Падающий снег, хлопья снега, как слезы, влажные окна чьей-то машины… ощущение твердой закраины окна под чьей-то головой… отчаянное, убийственное желание удержать кого-то в себе, на всю жизнь в себе… это губило ее, память об этом губила ее. В ней жило это ощущение, оно наполняло ее до предела, своего рода беременность духа — молчаливое, затаившееся, выжидающее присутствие, чуть ли не самостоятельно существующее. Столь безликое, что ему не требуется имени, а имена, которыми она называла людей, да и ее собственное имя, звучали нелепо. Есть такое имя Джек Моррисси. Есть — Элина Хоу. Пожалуй, знающий об их существовании, но, по всей вероятности, глубоко безразличный, не удосуживающий их вниманием — Марвин Хоу. Но все это лишь имена, звуки, нелепые, нереальные. Она не могла верить в их существование.
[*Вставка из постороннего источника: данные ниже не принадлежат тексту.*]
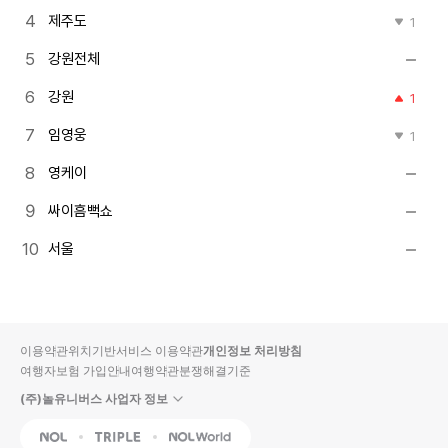
제주도
1
강원전체
강원
1
임영웅
1
영케이
싸이흠뻑쇼
서울
이용약관
위치기반서비스 이용약관
개인정보 처리방침
여행자보험 가입안내
여행약관
분쟁해결기준
(주)놀유니버스 사업자 정보
NOL
Triple
Interpark Global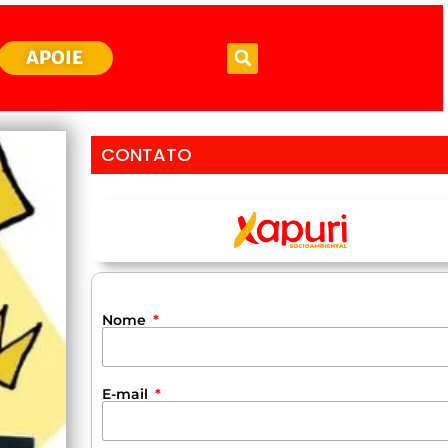
APOIE
CONTATO
Nome
E-mail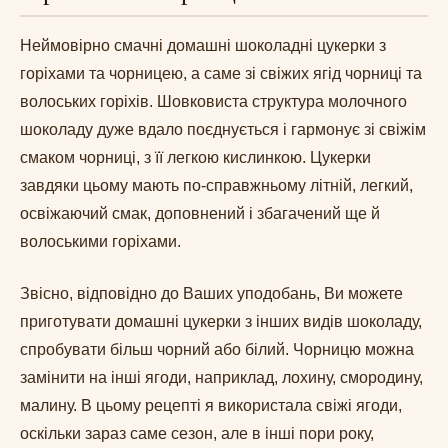
Неймовірно смачні домашні шоколадні цукерки з
горіхами та чорницею, а саме зі свіжих ягід чорниці та
волоських горіхів. Шовковиста структура молочного
шоколаду дуже вдало поєднується і гармонує зі свіжім
смаком чорниці, з її легкою кислинкою. Цукерки
завдяки цьому мають по-справжньому літній, легкий,
освіжаючий смак, доповнений і збагачений ще й
волоськими горіхами.
Звісно, відповідно до Ваших уподобань, Ви можете
приготувати домашні цукерки з інших видів шоколаду,
спробувати більш чорний або білий. Чорницю можна
замінити на інші ягоди, наприклад, лохину, смородину,
малину. В цьому рецепті я використала свіжі ягоди,
оскільки зараз саме сезон, але в інші пори року,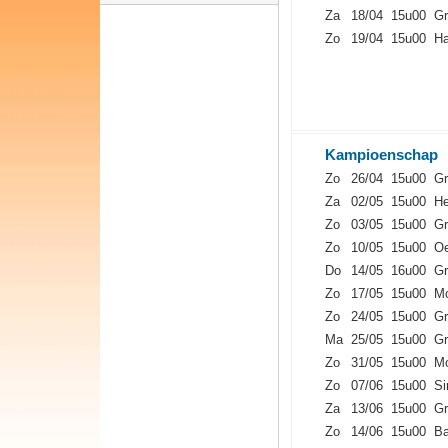
Za
18/04
15u00
Gr
Zo
19/04
15u00
Ha
Kampioenschap
Zo
26/04
15u00
Gr
Za
02/05
15u00
He
Zo
03/05
15u00
Gr
Zo
10/05
15u00
Oe
Do
14/05
16u00
Gr
Zo
17/05
15u00
Mo
Zo
24/05
15u00
Gr
Ma
25/05
15u00
Gr
Zo
31/05
15u00
Mo
Zo
07/06
15u00
Si
Za
13/06
15u00
Gr
Zo
14/06
15u00
Ba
У нее не было сил держать себя собранной. Ей хотелось махнуть на все рукой, распасться на части, на куски, на клочья. Тогда она могла бы успокоиться.
И однако, она говорила себе: Я не собираюсь умирать.
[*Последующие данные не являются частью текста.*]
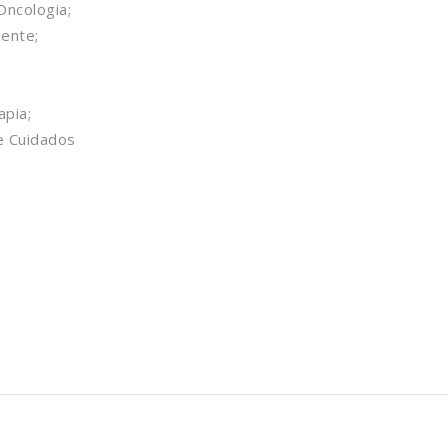
ncologia;
iente;
pia;
e Cuidados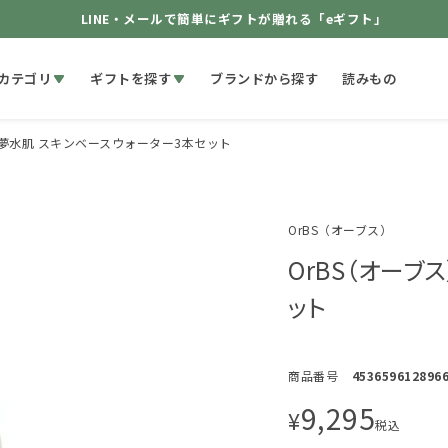
LINE・メールで簡単にギフトが贈れる「eギフト」
カテゴリ
ギフトを探す
ブランドから探す
読みもの
 夢水肌 スキンベースウォーター3本セット
OrBS（オーブス）
OrBS（オーブ
ット
商品番号
453659612896
9,295
¥
税込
Она помнила, что говорила любимому: Так не бывает.
Даже отчаяние ускользало от нее, когда она пыталась в него погрузиться.
Иногда оно сгущалось у нее в голове, так что начинали гореть глаза; иногда — в теле, в желудке, возникала надсадная боль, как при споре, когда снова и снова повторяются одни и те же слова; иногда это была тошнота, которая поднималась из желудка в горло, в глотку, вызывая неприятный вкус во рту. Элина понимала, что только смерть спасет ее от этого. Она понимала, что если сама ничего не предпримет, то не умрет, не избавится от этого, и, однако же, она не могла придумать, как умереть, — слишком непомерна была для нее задача, такая же огромная, как душа ее мужа. Она не могла даже подступиться к ней.